Hubert de Givenchy aime raconter que tout petit, il était déjà fasciné par les étoffes, et adorait jouer avec les tissus qui débordaient des malles de sa mère. À l'âge de raison, alors que les petits garçons manient les crayons, afin de croquer la voiture paternelle ou les chevaux aperçus sur les champs de courses, Hubert, lui, croque des robes. En observant sa mère - qui était une femme de goût - et en feuilletant les magazines de gravures de mode de celle-ci, le garçonnet se familiarise avec les vêtements et découvre très vite que c'est un univers qui le passionne.
Il découvre ensuite le travail de Cristobal Balenciaga, et tombe en admiration devant la pureté architecturale des créations de ce dernier. Le jeune homme n'a alors plus qu'un but en tête : travailler auprès de son idole. Il a 17 ans lorsqu'il décide de quitter Beauvais afin de tenter de concrétiser son rêve. Cependant, une fois dans la capitale, les choses s'avèrent plus ardues qu'il ne le pensait et il ne peut rencontrer Balenciaga. Ce sera ainsi auprès de Jacques Fath qu'il fera son apprentissage, puis de Lucien Lelong.

**Consigne 1**.
Recopiez le passage du texte sur Hubert de Givenchy compris entre « Hubert de Givenchy » et « qui le passionne. », bornes incluses.
**Consigne 2**.
Relevez toutes les personnes désignées par leur nom dans le texte sur Hubert de Givenchy.
**Consigne 3**.
Répondez aux questions suivantes d'après le texte sur Hubert de Givenchy.
(a) Que dessine Hubert à l'âge de raison ?
(b) Qu'admire-t-il dans les créations de Balenciaga ?
(c) Quel âge a-t-il lorsqu'il quitte Beauvais ?

**Données sources**.
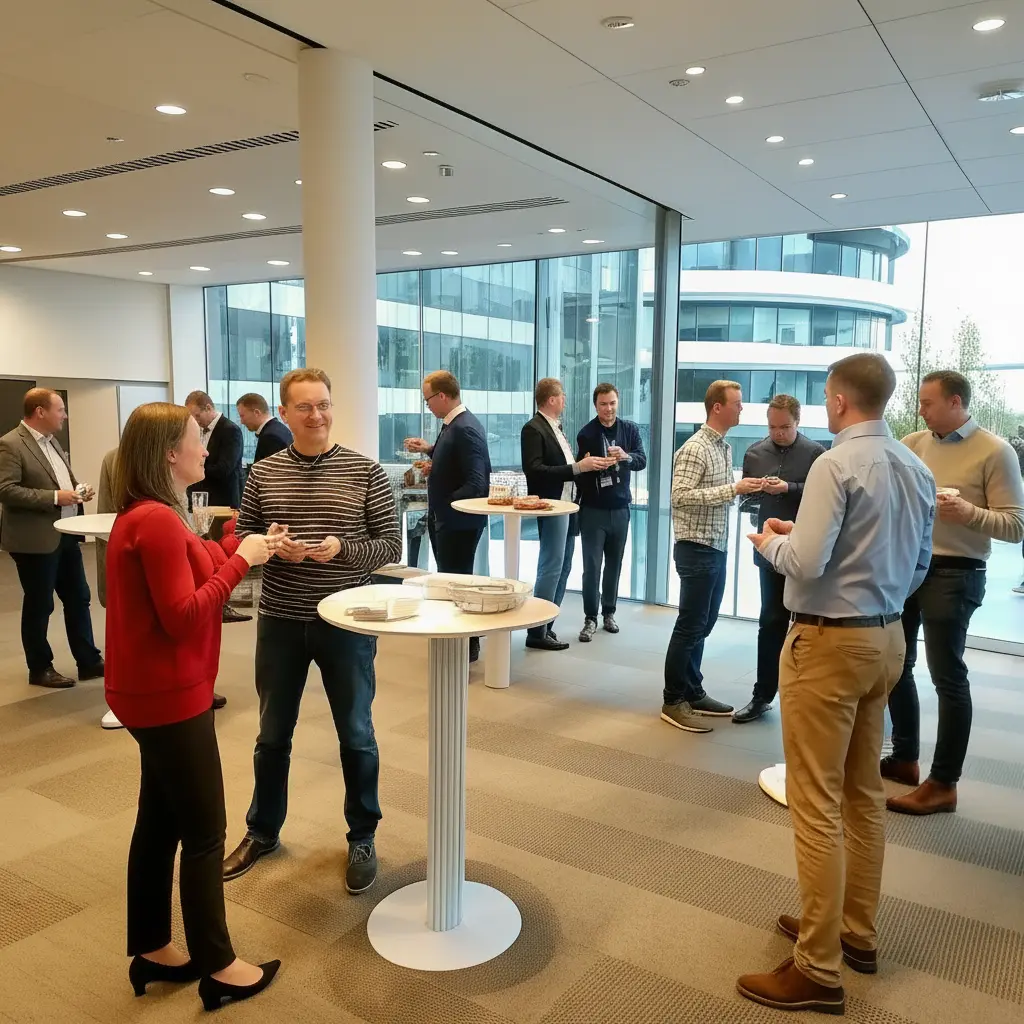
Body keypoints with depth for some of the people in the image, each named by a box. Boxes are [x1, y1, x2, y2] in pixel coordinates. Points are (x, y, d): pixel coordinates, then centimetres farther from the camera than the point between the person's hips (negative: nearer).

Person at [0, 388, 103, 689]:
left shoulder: (50, 440, 13)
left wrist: (77, 491, 3)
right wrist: (54, 497, -24)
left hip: (66, 534, 9)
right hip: (36, 539, -8)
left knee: (78, 599, 12)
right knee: (38, 606, 5)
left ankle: (89, 661, 22)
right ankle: (40, 669, 19)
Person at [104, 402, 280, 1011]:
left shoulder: (148, 516, 10)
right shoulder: (156, 521, -22)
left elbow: (192, 570, 12)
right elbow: (184, 616, -25)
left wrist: (238, 547, 3)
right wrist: (240, 560, -19)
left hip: (156, 692, 10)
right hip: (169, 696, -10)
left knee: (160, 823, 19)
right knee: (204, 834, 2)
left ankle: (151, 951, 33)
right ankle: (218, 968, 16)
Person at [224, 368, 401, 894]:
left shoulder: (365, 471, -6)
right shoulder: (262, 472, 0)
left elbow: (391, 545, -5)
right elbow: (241, 540, 6)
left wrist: (341, 548, -22)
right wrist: (268, 545, -16)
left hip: (346, 622, -2)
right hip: (279, 622, 2)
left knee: (355, 735, 11)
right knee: (272, 734, 17)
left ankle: (362, 837, 30)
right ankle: (262, 830, 39)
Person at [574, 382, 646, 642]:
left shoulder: (630, 429, 3)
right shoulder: (587, 433, -6)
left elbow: (642, 461, -7)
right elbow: (580, 470, -2)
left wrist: (626, 456, -25)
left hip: (620, 508, 3)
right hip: (593, 509, -3)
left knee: (614, 564, 11)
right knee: (591, 566, -3)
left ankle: (609, 613, 24)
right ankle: (590, 618, 5)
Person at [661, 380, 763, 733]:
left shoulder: (725, 447, 13)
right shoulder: (695, 448, -15)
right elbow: (680, 496, -24)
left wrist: (744, 490, 3)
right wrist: (733, 489, -25)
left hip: (716, 549, 9)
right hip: (697, 549, -9)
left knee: (703, 625, 15)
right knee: (690, 626, -2)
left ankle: (693, 693, 26)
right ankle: (673, 702, 8)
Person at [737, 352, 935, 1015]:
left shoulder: (837, 464, -18)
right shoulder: (918, 470, 6)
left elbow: (805, 564, -22)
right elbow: (920, 566, 13)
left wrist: (770, 541, -3)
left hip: (829, 642, -8)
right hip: (888, 638, 8)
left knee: (817, 804, 0)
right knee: (865, 793, 19)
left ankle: (819, 971, 9)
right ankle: (858, 933, 34)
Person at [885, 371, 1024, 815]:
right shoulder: (913, 443, 6)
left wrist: (969, 513, -28)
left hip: (953, 575, -6)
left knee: (948, 677, -1)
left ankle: (943, 783, 10)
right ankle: (904, 757, 32)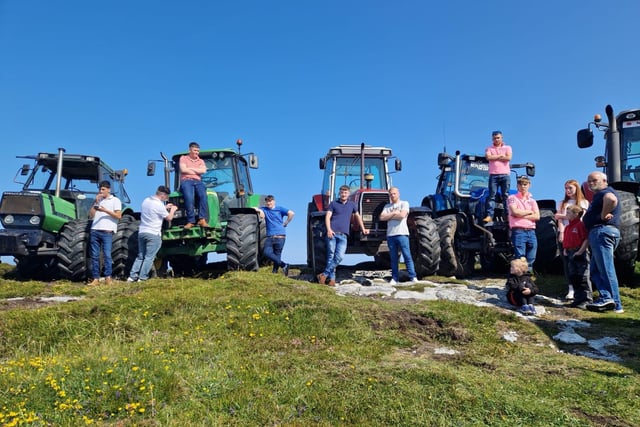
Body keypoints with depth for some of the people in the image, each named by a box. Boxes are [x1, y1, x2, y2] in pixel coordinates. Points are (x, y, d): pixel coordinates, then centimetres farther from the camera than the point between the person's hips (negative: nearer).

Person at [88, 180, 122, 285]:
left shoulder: (115, 200, 7)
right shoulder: (98, 201, 23)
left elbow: (118, 215, -4)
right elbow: (91, 215, 13)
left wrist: (106, 210, -13)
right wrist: (96, 203, 4)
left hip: (107, 231, -5)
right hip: (95, 230, 5)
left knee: (107, 255, -11)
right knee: (94, 256, 3)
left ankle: (108, 277, -11)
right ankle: (95, 278, 5)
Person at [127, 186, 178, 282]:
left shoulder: (146, 201, 9)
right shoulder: (159, 205, -16)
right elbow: (169, 218, -6)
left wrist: (165, 207, 23)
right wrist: (172, 210, 12)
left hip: (141, 232, 8)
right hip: (153, 234, -8)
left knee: (140, 256, 15)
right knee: (149, 257, 0)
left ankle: (132, 276, 11)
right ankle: (142, 277, -1)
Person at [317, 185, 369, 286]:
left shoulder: (352, 204, 18)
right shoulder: (333, 204, 10)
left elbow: (358, 216, 30)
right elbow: (327, 217, 2)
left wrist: (363, 229, 29)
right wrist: (329, 229, -13)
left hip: (343, 235, 2)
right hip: (332, 233, -2)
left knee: (339, 257, -12)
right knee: (331, 255, -3)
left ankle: (324, 274, -5)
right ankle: (331, 278, 2)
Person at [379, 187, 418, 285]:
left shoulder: (404, 203, 4)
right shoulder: (387, 206, 17)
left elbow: (402, 215, -13)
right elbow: (382, 217, 2)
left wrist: (389, 216, -1)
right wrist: (394, 213, -5)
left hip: (402, 234, -4)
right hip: (390, 235, 4)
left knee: (407, 256, -5)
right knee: (393, 257, 7)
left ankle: (413, 277, -2)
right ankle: (395, 278, 12)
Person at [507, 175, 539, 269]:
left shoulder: (532, 201, 19)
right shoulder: (512, 198, 5)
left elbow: (537, 216, 5)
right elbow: (515, 212, -12)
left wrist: (521, 215, -5)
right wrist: (529, 212, 2)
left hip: (531, 231, 5)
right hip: (518, 231, -5)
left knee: (530, 260, 6)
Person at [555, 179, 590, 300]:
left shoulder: (584, 202, 11)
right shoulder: (562, 203, 19)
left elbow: (580, 217, -3)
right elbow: (560, 220, 9)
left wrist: (561, 216, 2)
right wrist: (561, 232, -6)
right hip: (564, 234, 2)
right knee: (567, 262, -3)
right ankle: (571, 289, -3)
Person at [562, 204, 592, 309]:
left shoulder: (581, 225, -11)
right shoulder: (567, 227, 15)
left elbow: (587, 239, -17)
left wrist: (580, 251, -19)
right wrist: (565, 250, 11)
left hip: (579, 254, -9)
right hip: (570, 254, 9)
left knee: (583, 278, -5)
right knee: (572, 277, 12)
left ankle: (586, 300, 1)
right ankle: (578, 299, 21)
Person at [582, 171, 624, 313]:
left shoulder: (605, 192, -6)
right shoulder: (598, 195, 26)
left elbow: (611, 199, -32)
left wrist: (603, 215, -20)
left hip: (602, 230, -11)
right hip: (600, 232, 11)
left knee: (606, 269, -13)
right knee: (595, 270, 9)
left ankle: (611, 301, -15)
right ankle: (606, 298, 2)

**Réponse attendue 1**.
Hubert de Givenchy aime raconter que tout petit, il était déjà fasciné par les étoffes, et adorait jouer avec les tissus qui débordaient des malles de sa mère. À l'âge de raison, alors que les petits garçons manient les crayons, afin de croquer la voiture paternelle ou les chevaux aperçus sur les champs de courses, Hubert, lui, croque des robes. En observant sa mère - qui était une femme de goût - et en feuilletant les magazines de gravures de mode de celle-ci, le garçonnet se familiarise avec les vêtements et découvre très vite que c'est un univers qui le passionne.

**Réponse attendue 2**.
Hubert de Givenchy, Cristobal Balenciaga, Jacques Fath, Lucien Lelong

**Réponse attendue 3**.
(a) Il dessine des robes.
(b) Il admire leur pureté architecturale.
(c) Il a 17 ans.